Parameters: - fname – str, path to input compressed file
- ename – str, path to output uncompressed file
Returns status of subprocess call
-
pyani.download.
extract_filestem
(esummary) → str[source]¶ Extract filestem from Entrez eSummary data.
Parameters: esummary – Function expects esummary[‘DocumentSummarySet’][‘DocumentSummary’][0]
Some illegal characters may occur in AssemblyName - for these, a more robust regex replace/escape may be required.
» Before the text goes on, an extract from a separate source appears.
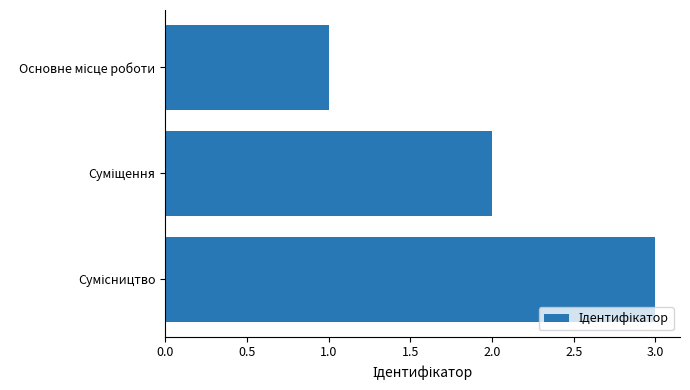

What is the sum of all values?

6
Sadly, NCBI don’t just use standard percent escapes, but instead replace certain characters with underscores: white space, slash, comma, hash, brackets.
-
pyani.download.
extract_hash
(hashfile: pathlib.Path, name: str) → str[source]¶ Return MD5 hash from file of name:MD5 hashes.
Parameters: - hashfile – Path, path to file containing name:MD5 pairs
- name – str, name associated with hash
-
pyani.download.
get_asm_uids
(taxon_uid: str, retries: int) → pyani.download.ASMIDs[source]¶ Return set of NCBI UIDs associated with the passed taxon UID.
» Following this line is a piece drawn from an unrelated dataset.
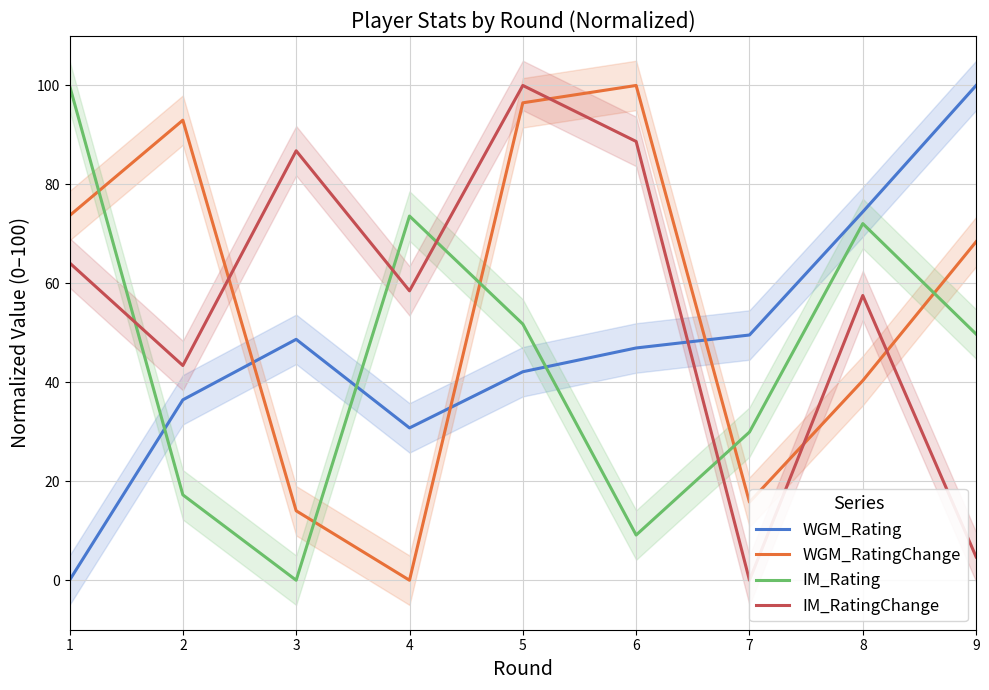

Is the value of WGM_Rating at 8 greater than the value of WGM_RatingChange at 3?

Yes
Parameters: - taxon_uid – str, NCBI taxID for taxon to download
- retries – int, number of download retry attempts
This query at NCBI returns all assemblies for the taxon subtree rooted at the passed taxon_uid.
-
pyani.download.
get_ncbi_classification
(esummary) → pyani.download.Classification[source]¶ Return organism, genus, species, strain info from eSummary data.
Parameters: esummary –
-
pyani.download.
get_ncbi_esummary
(asm_uid, retries, api_key=None) → Tuple[source]¶ Obtain full eSummary info for the passed assembly UID.
Parameters: - asm_uid –
- retries –
- api_key –
-
pyani.download.
make_asm_dict
(taxon_ids: List[str], retries: int) → Dict[KT, VT][source]¶ Return a dict of assembly UIDs, keyed by passed taxon IDs.
Parameters: - taxon_ids –
- retries –
Takes the passed list of taxon IDs and calls get_asm_uids to generate a dictionary linking each taxon ID to a list of assembly IDs at NCBI.
-
pyani.download.
retrieve_genome_and_hash
(filestem: str, suffix: str, ftpstem: str, outdir: pathlib.Path, timeout: int, disable_tqdm: bool = False) → pyani.download.DLStatus[source]¶ Download genome contigs and MD5 hash data from NCBI.
Parameters: - filestem –
- suffix –
- ftpstem –
- outdir –
- timeout –
- disable_tqdm – Boolean, show tqdm progress bar?
-
pyani.download.
set_ncbi_email
(email: str) → None[source]¶ Set contact email for NCBI.
Parameters: email – str, email address to give to Entrez at NCBI
-
pyani.download.
split_taxa
(taxa: str) → List[str][source]¶ Return list of taxon ids from the passed comma-separated list.
Parameters: taxa – str, comma-separated list of valid NCBI taxonomy IDs The function checks the passed taxon argument against a regular expression that permits comma-separated numerical symbols only.